▶ ASSIGNED TASK: Quote the entries word for word, starting at the first line and ending with the line that contains "giorno e l’orario", including that line.

▶ DATA RECORDS:
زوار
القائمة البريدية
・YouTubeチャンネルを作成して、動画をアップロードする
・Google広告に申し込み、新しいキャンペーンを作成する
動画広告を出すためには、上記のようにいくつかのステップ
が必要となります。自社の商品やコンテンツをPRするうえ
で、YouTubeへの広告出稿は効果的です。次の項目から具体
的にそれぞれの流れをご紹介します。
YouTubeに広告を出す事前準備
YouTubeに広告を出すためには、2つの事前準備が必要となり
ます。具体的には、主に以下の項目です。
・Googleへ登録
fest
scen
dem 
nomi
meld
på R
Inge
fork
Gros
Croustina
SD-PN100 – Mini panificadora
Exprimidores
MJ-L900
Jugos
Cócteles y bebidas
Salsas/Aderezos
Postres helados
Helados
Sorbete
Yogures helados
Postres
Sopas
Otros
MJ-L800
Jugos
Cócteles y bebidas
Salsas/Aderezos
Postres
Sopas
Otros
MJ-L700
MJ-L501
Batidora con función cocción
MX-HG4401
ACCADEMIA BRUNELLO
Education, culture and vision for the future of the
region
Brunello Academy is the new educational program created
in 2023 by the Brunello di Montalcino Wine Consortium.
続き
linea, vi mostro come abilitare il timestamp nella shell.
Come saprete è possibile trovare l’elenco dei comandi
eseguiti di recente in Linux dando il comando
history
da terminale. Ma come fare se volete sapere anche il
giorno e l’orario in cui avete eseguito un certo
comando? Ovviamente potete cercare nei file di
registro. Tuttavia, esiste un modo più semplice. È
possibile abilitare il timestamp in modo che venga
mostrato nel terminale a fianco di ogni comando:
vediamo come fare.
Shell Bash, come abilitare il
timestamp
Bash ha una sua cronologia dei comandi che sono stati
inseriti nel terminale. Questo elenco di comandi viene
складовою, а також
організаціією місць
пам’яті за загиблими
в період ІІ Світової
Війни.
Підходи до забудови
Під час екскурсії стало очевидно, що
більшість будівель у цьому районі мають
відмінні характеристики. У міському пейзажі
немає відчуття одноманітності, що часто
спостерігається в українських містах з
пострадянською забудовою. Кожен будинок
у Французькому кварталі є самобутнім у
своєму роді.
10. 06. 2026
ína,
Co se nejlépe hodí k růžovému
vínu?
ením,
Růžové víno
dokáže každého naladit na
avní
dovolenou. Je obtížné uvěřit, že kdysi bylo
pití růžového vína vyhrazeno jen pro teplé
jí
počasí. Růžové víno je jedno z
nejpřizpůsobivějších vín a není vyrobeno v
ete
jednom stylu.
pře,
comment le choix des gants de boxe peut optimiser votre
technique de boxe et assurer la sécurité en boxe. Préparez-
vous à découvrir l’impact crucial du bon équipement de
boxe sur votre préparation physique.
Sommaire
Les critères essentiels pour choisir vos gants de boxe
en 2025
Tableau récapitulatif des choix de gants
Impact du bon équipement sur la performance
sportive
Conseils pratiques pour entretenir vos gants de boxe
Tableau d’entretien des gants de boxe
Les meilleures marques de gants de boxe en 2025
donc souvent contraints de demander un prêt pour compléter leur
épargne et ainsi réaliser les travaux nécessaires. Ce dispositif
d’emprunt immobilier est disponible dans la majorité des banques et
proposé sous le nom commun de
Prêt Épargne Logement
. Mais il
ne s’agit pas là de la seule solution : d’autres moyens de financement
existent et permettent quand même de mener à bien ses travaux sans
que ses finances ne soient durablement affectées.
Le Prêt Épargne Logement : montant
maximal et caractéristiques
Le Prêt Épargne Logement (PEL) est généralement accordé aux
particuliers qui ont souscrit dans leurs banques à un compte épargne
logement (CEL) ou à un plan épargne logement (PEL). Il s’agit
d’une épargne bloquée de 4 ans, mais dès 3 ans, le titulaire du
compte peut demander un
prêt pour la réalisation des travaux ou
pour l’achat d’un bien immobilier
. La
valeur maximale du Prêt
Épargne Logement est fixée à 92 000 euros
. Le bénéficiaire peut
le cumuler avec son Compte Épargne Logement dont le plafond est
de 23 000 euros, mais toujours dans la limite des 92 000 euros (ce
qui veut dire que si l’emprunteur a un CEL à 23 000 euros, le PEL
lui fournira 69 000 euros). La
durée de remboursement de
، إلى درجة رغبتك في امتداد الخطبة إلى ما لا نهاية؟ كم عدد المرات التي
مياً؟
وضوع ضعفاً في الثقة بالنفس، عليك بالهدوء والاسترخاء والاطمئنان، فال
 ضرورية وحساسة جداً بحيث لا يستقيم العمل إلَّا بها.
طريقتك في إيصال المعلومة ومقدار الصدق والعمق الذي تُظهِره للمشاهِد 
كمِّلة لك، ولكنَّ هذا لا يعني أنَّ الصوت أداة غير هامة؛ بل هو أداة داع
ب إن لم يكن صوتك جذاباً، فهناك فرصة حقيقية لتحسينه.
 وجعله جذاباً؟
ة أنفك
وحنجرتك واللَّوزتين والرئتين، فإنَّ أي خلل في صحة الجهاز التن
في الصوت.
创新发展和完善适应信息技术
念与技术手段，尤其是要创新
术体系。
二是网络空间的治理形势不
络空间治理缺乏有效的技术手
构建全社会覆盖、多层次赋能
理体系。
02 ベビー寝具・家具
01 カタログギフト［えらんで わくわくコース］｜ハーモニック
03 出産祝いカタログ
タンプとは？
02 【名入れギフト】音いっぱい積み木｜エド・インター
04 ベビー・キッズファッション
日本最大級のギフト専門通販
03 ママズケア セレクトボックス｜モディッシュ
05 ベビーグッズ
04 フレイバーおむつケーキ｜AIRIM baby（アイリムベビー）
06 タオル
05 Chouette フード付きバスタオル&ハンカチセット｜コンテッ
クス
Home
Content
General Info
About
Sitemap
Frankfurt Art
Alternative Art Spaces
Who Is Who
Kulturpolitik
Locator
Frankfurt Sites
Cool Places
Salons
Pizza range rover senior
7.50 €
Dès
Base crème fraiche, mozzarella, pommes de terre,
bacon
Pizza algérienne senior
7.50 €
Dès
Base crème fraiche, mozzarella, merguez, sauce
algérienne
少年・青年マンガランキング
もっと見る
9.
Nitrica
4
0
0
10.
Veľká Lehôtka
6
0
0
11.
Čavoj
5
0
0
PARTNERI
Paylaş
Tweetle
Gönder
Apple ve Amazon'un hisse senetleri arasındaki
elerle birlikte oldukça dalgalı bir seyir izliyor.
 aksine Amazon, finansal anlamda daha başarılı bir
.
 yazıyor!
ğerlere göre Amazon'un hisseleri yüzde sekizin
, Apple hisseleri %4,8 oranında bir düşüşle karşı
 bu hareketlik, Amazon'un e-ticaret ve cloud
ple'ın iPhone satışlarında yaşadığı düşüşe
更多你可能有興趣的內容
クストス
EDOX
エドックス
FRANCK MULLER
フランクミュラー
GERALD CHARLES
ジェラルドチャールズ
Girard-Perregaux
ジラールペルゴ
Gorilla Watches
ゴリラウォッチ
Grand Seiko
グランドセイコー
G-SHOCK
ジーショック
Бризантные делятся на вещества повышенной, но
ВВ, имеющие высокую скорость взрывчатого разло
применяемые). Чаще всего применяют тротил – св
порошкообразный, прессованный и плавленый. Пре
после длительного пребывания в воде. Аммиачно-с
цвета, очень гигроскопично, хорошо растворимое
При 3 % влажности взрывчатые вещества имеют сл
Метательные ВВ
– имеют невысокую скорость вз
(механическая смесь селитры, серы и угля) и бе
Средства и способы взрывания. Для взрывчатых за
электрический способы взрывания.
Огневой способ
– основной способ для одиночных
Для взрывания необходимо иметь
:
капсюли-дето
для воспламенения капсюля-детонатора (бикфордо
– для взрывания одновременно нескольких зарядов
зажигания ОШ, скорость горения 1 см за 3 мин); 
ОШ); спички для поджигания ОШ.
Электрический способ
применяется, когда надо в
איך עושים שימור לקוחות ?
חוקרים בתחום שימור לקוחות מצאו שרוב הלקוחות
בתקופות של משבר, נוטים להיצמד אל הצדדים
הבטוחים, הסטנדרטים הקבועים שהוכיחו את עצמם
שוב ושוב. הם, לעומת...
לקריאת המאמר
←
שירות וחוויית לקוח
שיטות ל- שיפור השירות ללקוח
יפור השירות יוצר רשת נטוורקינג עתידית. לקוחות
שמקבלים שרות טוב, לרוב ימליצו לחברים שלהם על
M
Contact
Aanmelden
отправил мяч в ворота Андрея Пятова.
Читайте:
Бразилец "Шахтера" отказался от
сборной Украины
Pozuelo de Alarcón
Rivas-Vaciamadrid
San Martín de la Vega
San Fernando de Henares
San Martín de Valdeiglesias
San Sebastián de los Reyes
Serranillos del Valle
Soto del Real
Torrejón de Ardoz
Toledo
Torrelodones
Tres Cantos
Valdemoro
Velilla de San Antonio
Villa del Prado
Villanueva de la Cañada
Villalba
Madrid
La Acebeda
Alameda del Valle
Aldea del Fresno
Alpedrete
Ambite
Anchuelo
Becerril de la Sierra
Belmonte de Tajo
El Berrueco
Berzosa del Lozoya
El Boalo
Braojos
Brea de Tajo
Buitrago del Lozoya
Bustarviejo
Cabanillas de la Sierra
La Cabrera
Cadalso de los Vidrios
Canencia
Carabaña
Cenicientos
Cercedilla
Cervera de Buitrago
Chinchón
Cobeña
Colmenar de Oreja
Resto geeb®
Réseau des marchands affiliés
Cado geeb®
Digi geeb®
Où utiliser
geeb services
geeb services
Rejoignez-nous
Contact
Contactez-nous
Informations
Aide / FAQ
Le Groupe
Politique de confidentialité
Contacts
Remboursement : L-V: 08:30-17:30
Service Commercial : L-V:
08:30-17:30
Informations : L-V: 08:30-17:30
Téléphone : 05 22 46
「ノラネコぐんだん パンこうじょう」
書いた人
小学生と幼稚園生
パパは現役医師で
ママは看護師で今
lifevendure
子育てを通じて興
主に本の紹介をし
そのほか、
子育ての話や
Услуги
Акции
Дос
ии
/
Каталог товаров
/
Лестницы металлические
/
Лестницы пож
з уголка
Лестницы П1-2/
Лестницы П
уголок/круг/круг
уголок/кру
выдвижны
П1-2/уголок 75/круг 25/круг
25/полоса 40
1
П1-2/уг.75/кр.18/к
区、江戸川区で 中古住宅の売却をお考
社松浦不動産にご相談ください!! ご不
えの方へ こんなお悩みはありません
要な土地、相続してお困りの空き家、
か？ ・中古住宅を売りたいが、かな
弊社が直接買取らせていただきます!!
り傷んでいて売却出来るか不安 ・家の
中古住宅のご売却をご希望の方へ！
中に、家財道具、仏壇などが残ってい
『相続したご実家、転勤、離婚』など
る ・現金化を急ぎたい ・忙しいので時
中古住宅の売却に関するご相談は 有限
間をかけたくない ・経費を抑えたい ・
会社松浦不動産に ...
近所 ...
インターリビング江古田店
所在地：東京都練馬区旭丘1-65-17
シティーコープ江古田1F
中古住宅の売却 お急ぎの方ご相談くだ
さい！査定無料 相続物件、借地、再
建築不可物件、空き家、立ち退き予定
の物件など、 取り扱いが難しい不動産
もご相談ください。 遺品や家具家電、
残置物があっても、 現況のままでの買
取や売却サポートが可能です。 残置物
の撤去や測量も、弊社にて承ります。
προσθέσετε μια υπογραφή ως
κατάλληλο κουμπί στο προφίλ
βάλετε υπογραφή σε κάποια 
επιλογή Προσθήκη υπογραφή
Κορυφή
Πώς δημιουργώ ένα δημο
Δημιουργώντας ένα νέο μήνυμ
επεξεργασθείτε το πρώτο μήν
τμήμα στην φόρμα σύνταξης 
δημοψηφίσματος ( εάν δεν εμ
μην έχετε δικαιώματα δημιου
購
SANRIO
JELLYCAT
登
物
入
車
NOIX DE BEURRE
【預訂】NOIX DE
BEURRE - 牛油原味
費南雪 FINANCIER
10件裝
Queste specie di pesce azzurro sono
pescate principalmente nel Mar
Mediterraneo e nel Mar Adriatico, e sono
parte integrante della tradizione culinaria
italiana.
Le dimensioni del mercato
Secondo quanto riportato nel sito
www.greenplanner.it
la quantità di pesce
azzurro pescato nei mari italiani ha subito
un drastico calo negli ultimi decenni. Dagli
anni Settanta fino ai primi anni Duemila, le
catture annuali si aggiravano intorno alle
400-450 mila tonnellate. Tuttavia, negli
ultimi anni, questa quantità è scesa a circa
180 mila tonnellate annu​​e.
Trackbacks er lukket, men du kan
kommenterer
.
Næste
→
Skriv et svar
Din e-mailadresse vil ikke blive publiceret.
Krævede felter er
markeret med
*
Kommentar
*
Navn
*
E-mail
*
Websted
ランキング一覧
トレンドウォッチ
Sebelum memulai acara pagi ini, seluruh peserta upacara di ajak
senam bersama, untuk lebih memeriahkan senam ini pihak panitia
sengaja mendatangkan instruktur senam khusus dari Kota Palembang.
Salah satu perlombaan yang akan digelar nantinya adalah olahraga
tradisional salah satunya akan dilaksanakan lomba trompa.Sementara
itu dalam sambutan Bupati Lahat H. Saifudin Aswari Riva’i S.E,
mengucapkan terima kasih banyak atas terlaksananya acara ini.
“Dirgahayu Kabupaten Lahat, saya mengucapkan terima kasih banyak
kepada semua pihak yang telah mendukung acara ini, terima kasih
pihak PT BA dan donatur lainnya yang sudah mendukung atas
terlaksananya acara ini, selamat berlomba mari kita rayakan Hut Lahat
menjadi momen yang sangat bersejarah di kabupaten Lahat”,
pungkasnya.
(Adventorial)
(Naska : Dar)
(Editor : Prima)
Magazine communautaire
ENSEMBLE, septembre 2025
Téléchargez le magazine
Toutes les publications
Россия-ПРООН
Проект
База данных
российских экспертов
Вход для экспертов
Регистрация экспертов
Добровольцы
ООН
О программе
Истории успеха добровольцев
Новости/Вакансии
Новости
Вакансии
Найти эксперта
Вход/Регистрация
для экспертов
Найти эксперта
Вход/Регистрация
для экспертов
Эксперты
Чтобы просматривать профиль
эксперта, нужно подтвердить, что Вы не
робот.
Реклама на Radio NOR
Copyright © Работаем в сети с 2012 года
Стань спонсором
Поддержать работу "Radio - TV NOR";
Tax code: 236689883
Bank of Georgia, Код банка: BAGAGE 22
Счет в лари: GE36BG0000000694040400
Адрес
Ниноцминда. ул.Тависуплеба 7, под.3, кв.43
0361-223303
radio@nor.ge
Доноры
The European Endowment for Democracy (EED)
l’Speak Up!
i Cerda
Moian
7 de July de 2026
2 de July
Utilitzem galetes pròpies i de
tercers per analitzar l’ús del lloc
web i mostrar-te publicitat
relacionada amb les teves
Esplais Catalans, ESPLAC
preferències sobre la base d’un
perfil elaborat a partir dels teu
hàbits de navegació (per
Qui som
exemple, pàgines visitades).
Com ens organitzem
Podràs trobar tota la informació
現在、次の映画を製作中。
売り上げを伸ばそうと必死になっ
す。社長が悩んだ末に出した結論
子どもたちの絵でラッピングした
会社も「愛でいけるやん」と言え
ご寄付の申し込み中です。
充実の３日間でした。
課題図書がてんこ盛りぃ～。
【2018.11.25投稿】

▶ THE COMPLETED TASK:
زوار
القائمة البريدية
・YouTubeチャンネルを作成して、動画をアップロードする
・Google広告に申し込み、新しいキャンペーンを作成する
動画広告を出すためには、上記のようにいくつかのステップ
が必要となります。自社の商品やコンテンツをPRするうえ
で、YouTubeへの広告出稿は効果的です。次の項目から具体
的にそれぞれの流れをご紹介します。
YouTubeに広告を出す事前準備
YouTubeに広告を出すためには、2つの事前準備が必要となり
ます。具体的には、主に以下の項目です。
・Googleへ登録
fest
scen
dem 
nomi
meld
på R
Inge
fork
Gros
Croustina
SD-PN100 – Mini panificadora
Exprimidores
MJ-L900
Jugos
Cócteles y bebidas
Salsas/Aderezos
Postres helados
Helados
Sorbete
Yogures helados
Postres
Sopas
Otros
MJ-L800
Jugos
Cócteles y bebidas
Salsas/Aderezos
Postres
Sopas
Otros
MJ-L700
MJ-L501
Batidora con función cocción
MX-HG4401
ACCADEMIA BRUNELLO
Education, culture and vision for the future of the
region
Brunello Academy is the new educational program created
in 2023 by the Brunello di Montalcino Wine Consortium.
続き
linea, vi mostro come abilitare il timestamp nella shell.
Come saprete è possibile trovare l’elenco dei comandi
eseguiti di recente in Linux dando il comando
history
da terminale. Ma come fare se volete sapere anche il
giorno e l’orario in cui avete eseguito un certo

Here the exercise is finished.